Однако главная составная часть кошмара этим не ограничилась. Ужас возвестил о себе появлением живого существа, которое вскоре вошло в комнату через одну из прорезей и стало медленно приближаться к Кэмпбеллу, неся причудливый металлический ящичек с зеркальными и напоминавшими стеклянные стенками. В этом существе не было ничего человеческого — ничего земного, пусть даже пришедшего из земных мифов и снов. Это был гигантский бледно-серый червь или многоножка, в диаметре размером с человека и вдвое длиннее, с похожей на диск и, очевидно, безглазой головой, окаймленной ресничками; в центре ее зияло пурпурное ротовое отверстие. Существо скользило на задних парах ног, держа переднюю часть тела вертикально — передние ноги или, по крайней мере, две пары из них служили руками. Вдоль всей спины тянулся прихотливый лиловый гребень; чудовищное туловище заканчивалось веерообразным хвостом из какой-то серой кожистой мембраны. Шею окружало кольцо гибких красных шипов — они изгибались и сокращались в размеренном и правильном ритме, производя щелчки и резкие звенящие звуки.

То была высшая точка, вершина невероятного кошмара — апогей капризной фантазии. Но даже не это бредовое видение заставило Джорджа Кэмпбелла в третий раз потерять сознание. Потребовалось еще одно — завершающий, невыносимый мазок на картине. Когда безымянный червь приблизился со своей блестящей ношей, лежащий человек уловил на зеркальной грани отражение того, что считал своим телом. И то, что отразил полированный металл, стало ужасающим подтверждением его беспорядочных и чуждых ощущений. Вместо человеческого тела он увидел отвратительную бледно-серую тушу одной из огромных многоножек.

Глава 4

Роберт Говард

Кэмпбелл вынырнул из последнего провала бесчувствия, полностью осознавая свое положение. Его разум был заключен в тело жуткого уроженца чужой планеты, в то время как где-то, на другом конце вселенной, его собственным телом управлял разум монстра.

Он подавил неизъяснимый ужас. Если судить с космической точки зрения, почему подобная метаморфоза непременно должна ужасать? Жизнь и сознание были единственной реальностью во Вселенной. Форма не имела значения. Его нынешнее тело было омерзительным только по земным меркам. Страх и отвращение утонули в волнении титанического приключения.

Чем было его прежнее тело, как не плащом, который в конце концов он все равно сбросил бы после смерти? Он не испытывал сентиментальных иллюзий в отношении жизни, из которой был изгнан. Что она дала ему, кроме тяжелого труда, бедности, постоянных разочарований и угнетения? Если новая жизнь не предлагала лучшего, то, во всяком случае, обещала не меньше.

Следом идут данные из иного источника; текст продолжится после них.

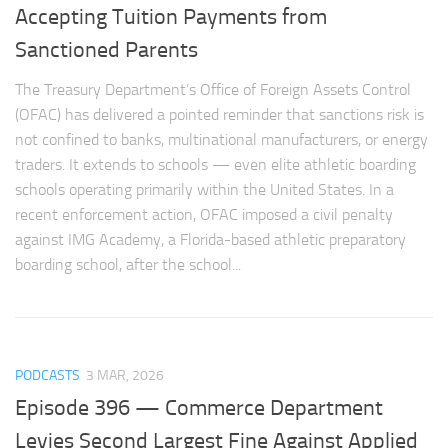
Accepting Tuition Payments from
Sanctioned Parents
The Treasury Department’s Office of Foreign Assets Control
(OFAC) has delivered a pointed reminder that sanctions risk is
not confined to banks, multinational manufacturers, or energy
traders. It extends to schools — even elite athletic boarding
schools operating primarily within the United States. In a
recent enforcement action, OFAC imposed a civil penalty
against IMG Academy, a Florida-based athletic preparatory
boarding school, after the school...
PODCASTS
3 MAR, 2026
Episode 396 — Commerce Department
Levies Second Largest Fine Against Applied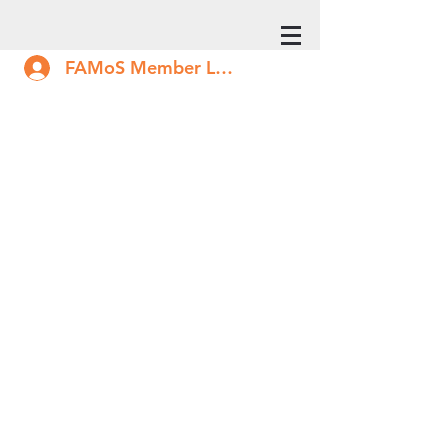
FAMoS Member Log In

Однако интуиция подсказывала ему, что впереди его ждет большее — гораздо большее.

С честностью, возможной только тогда, когда жизнь обнажена до самых голых основ, он понял, что с удовольствием вспоминает лишь физические наслаждения своего прежнего существования. Но он уже давно исчерпал все физические возможности, заключенные в земном теле. На Земле для него не осталось новых острых ощущений. Однако обладание этим новым, чужеродным телом обещало странные, экзотические радости.

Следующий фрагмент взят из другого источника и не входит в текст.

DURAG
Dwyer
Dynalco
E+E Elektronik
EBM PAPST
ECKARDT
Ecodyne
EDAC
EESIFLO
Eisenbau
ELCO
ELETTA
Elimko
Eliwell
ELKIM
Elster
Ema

В нем поднялась волна беззаконного ликования. Он был человеком без мира, свободным от всех условностей и запретов Земли или этой незнакомой планеты, свободным от всех искусственных ограничений гражданином Вселенной. Он был богом! С мрачным весельем он думал о своем теле, вращающемся в земном обществе, занятом земными делами, в то время как инопланетное чудовище глядело на людей из окон, бывших некогда глазами Джорджа Кэмпбелла. О, они бежали бы в ужасе, если бы знали!

Пусть монстр ходит по Земле, убивая и разрушая, если ему так угодно. Земля и ее расы утратили для Джорджа Кэмпбелла всякое значение. Там он был одним из миллиардов ничтожеств, прикрепленных к отведенному ему месту нагромождением условностей, законов и обычаев, обреченных жить и умирать в своей грязной нише. Но одним слепым прыжком он воспарил над обыденностью. Это была не смерть, а перерождение — рождение полноценной психики и вновь обретенной свободы, в сравнении с которой физический плен на Иекубе казался пустячным.